● Exercise directions:
Drop the pictures, then repeat every record exactly as it stands.

▬▬▬

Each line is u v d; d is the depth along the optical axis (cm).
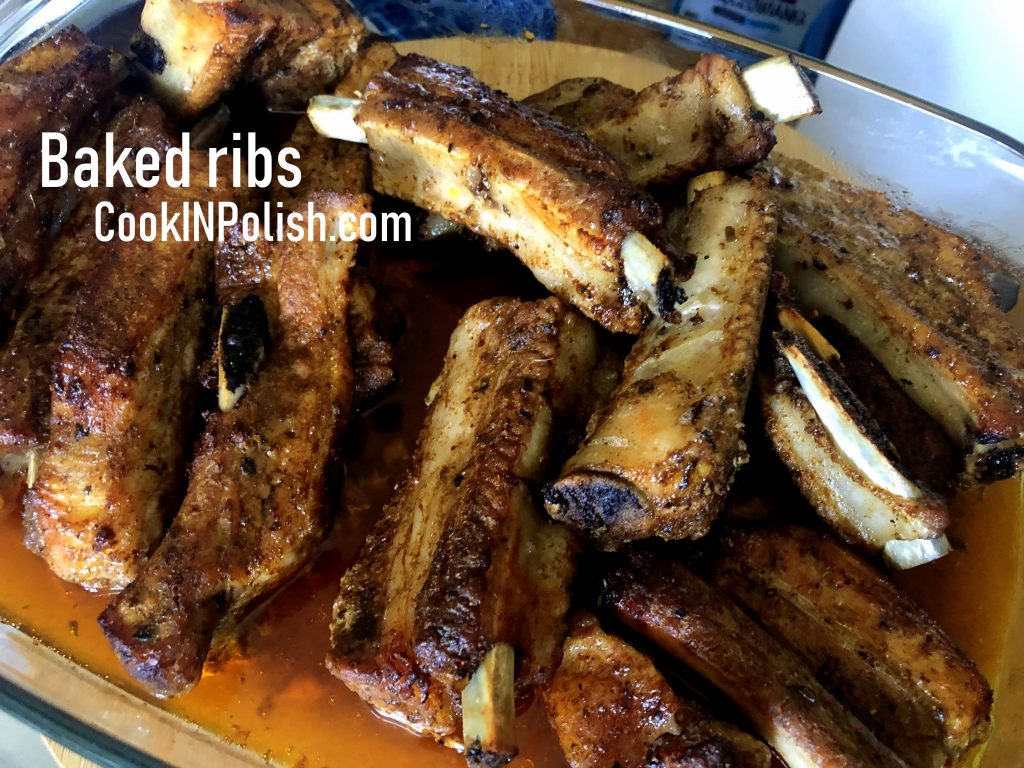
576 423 24
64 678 23
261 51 29
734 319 23
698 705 21
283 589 24
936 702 21
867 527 23
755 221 24
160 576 21
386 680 21
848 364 26
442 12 35
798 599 22
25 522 24
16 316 26
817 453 23
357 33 31
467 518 21
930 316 26
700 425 21
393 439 26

▬▬▬

● Your solution:
Each line is u v d; d is the depth along the optical axis (cm).
576 423 24
64 678 23
261 51 29
734 319 23
698 705 21
283 589 24
936 702 21
867 527 23
755 221 24
160 576 21
386 680 21
848 364 26
442 12 35
798 599 22
25 522 24
16 316 26
817 453 23
357 33 31
467 518 21
930 316 26
700 425 21
393 439 26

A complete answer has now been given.